* _TO-DO ITEM_
Please reproduce everything from the start of the lines down to the line containing "questa tecnologia si", substituting "catena di blocchi" for "blockchain" and keeping the rest unchanged.

* _SOURCE MATERIAL_
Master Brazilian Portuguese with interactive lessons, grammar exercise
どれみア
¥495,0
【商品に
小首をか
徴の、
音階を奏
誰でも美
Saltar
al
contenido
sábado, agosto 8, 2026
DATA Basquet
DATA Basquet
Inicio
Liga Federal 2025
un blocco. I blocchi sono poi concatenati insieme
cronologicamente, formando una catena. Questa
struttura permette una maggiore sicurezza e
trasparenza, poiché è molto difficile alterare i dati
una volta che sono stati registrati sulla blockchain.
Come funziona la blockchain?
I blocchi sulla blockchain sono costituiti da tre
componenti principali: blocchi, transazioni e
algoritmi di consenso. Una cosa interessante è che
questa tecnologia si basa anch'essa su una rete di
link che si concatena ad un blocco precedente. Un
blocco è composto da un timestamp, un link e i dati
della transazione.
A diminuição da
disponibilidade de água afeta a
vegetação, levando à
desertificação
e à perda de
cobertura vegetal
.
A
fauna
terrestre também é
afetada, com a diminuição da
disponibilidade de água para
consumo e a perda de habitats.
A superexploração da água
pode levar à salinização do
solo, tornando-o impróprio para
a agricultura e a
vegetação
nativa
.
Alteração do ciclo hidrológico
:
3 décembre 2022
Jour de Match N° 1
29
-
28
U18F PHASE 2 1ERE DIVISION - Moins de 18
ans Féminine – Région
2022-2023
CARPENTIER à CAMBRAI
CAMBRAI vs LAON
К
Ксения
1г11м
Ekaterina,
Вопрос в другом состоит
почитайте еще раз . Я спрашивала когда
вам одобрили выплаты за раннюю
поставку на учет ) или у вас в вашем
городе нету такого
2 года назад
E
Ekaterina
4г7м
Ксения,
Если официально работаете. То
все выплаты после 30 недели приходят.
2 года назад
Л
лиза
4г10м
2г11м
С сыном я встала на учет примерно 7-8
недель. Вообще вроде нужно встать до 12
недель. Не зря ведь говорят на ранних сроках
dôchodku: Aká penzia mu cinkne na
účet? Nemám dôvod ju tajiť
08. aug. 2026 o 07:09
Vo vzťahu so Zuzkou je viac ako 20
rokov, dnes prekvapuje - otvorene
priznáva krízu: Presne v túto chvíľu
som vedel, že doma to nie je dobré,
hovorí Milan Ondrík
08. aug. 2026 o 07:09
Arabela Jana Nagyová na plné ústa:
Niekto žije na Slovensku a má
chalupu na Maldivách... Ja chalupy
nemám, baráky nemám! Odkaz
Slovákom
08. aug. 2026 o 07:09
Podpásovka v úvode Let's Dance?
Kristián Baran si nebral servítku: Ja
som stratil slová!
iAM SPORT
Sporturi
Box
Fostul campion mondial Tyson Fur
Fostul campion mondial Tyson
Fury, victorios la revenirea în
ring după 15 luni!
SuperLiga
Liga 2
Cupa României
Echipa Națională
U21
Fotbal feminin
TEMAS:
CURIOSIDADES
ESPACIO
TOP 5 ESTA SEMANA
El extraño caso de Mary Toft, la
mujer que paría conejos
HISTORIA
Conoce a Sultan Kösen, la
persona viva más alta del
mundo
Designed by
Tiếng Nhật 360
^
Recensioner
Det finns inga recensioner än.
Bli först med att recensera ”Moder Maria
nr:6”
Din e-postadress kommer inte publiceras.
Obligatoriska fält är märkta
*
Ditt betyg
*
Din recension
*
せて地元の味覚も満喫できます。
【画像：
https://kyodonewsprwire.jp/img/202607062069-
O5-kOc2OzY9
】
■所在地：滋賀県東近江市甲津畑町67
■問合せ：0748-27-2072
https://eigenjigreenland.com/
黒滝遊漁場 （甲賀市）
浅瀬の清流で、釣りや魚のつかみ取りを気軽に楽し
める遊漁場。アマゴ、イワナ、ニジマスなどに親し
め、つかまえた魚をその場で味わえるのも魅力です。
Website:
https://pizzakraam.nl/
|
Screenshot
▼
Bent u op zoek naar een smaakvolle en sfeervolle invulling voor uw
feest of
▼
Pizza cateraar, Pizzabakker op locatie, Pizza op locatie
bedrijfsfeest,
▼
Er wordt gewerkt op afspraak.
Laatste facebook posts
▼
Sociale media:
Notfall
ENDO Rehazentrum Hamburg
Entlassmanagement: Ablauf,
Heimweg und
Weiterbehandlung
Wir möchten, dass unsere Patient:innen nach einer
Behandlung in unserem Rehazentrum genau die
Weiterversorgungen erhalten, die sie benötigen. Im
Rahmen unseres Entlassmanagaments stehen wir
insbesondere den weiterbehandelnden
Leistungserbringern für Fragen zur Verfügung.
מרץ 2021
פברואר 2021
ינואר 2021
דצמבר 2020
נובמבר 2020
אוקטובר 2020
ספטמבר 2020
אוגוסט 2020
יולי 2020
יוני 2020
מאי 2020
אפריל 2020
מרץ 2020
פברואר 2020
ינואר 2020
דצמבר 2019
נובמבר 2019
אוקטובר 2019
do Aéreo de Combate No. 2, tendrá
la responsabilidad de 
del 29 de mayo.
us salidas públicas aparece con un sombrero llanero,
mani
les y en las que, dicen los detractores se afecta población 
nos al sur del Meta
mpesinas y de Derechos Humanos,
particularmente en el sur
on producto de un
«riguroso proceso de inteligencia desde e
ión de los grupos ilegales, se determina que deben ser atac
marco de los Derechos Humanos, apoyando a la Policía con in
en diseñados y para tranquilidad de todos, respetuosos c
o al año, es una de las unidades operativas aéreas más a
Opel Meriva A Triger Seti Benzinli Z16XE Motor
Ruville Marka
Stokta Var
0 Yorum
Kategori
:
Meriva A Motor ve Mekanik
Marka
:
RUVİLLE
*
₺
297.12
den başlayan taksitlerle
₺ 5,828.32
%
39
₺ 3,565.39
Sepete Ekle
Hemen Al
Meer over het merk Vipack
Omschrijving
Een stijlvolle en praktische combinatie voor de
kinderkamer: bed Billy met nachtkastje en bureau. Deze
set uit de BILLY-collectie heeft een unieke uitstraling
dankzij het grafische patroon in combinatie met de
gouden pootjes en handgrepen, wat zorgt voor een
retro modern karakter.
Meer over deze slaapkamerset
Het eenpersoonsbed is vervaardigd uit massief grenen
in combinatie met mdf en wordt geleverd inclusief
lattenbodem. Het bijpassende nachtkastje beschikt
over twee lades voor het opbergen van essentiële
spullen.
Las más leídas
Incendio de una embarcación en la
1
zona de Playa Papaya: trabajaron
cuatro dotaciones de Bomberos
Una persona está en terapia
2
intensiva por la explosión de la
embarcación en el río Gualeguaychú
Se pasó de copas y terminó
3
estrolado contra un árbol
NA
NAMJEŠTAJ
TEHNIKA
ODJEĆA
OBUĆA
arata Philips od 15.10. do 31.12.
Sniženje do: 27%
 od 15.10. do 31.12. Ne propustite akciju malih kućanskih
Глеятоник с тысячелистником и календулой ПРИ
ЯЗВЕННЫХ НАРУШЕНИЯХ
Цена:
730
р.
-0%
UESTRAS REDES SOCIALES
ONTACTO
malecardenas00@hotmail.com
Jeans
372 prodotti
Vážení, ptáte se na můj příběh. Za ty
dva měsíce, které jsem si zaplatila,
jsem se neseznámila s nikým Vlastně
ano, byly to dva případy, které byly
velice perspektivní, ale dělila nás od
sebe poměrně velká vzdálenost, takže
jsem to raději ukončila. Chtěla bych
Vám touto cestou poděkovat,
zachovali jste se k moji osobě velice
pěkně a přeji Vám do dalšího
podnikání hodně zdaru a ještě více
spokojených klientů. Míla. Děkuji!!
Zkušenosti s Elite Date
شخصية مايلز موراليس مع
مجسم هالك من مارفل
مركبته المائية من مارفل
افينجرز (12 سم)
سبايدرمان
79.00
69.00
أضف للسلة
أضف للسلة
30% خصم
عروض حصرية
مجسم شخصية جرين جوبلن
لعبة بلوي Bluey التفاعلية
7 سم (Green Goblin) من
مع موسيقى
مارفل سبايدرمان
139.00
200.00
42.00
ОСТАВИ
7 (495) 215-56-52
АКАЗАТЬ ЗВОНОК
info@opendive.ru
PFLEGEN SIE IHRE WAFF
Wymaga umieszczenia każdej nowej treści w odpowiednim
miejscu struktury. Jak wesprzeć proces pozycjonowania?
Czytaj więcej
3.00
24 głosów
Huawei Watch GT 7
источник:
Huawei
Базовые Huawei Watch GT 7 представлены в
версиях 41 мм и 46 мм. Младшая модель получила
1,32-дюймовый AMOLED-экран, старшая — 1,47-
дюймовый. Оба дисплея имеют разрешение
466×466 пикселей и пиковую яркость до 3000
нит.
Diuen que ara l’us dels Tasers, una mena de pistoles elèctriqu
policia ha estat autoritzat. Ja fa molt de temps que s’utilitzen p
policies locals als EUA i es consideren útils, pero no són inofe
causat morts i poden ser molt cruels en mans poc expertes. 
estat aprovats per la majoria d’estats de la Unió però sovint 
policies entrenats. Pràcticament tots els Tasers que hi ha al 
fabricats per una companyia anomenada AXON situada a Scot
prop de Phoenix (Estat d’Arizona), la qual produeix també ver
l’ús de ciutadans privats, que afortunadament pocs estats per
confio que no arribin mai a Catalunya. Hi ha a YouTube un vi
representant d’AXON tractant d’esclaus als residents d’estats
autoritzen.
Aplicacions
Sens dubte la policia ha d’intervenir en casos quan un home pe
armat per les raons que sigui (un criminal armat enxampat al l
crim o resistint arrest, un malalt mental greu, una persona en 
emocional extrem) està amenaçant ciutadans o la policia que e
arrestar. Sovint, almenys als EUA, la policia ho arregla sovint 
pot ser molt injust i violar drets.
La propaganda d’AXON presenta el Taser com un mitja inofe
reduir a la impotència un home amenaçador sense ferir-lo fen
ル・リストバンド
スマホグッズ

* _SOLUTION FOR THIS EXERCISE_
Master Brazilian Portuguese with interactive lessons, grammar exercise
どれみア
¥495,0
【商品に
小首をか
徴の、
音階を奏
誰でも美
Saltar
al
contenido
sábado, agosto 8, 2026
DATA Basquet
DATA Basquet
Inicio
Liga Federal 2025
un blocco. I blocchi sono poi concatenati insieme
cronologicamente, formando una catena. Questa
struttura permette una maggiore sicurezza e
trasparenza, poiché è molto difficile alterare i dati
una volta che sono stati registrati sulla catena di blocchi.
Come funziona la catena di blocchi?
I blocchi sulla catena di blocchi sono costituiti da tre
componenti principali: blocchi, transazioni e
algoritmi di consenso. Una cosa interessante è che
questa tecnologia si basa anch'essa su una rete di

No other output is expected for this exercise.